▶ Description of the task: Copy word for word the lines below, from the line with "7. Transit Bliss Hote" up to and including the line with "convenience and comfort.".
##### Data listing #####
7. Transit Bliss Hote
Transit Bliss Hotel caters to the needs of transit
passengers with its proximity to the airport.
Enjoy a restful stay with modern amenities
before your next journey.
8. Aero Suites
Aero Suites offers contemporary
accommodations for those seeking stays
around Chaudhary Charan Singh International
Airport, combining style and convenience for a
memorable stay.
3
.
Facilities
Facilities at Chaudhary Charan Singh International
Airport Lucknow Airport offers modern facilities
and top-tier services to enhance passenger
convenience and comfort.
#####
##### Data listing #####
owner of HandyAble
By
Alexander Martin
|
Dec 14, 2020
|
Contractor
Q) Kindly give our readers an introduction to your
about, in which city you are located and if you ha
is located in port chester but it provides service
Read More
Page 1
#####
##### Data listing #####
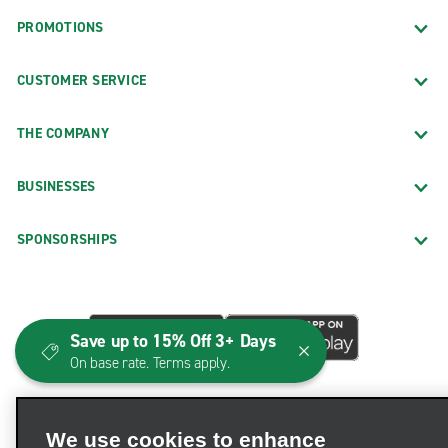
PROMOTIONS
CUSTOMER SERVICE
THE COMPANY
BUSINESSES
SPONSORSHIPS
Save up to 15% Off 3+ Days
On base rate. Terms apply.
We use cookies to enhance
#####
▶ Response box:
7. Transit Bliss Hote
Transit Bliss Hotel caters to the needs of transit
passengers with its proximity to the airport.
Enjoy a restful stay with modern amenities
before your next journey.
8. Aero Suites
Aero Suites offers contemporary
accommodations for those seeking stays
around Chaudhary Charan Singh International
Airport, combining style and convenience for a
memorable stay.
3
.
Facilities
Facilities at Chaudhary Charan Singh International
Airport Lucknow Airport offers modern facilities
and top-tier services to enhance passenger
convenience and comfort.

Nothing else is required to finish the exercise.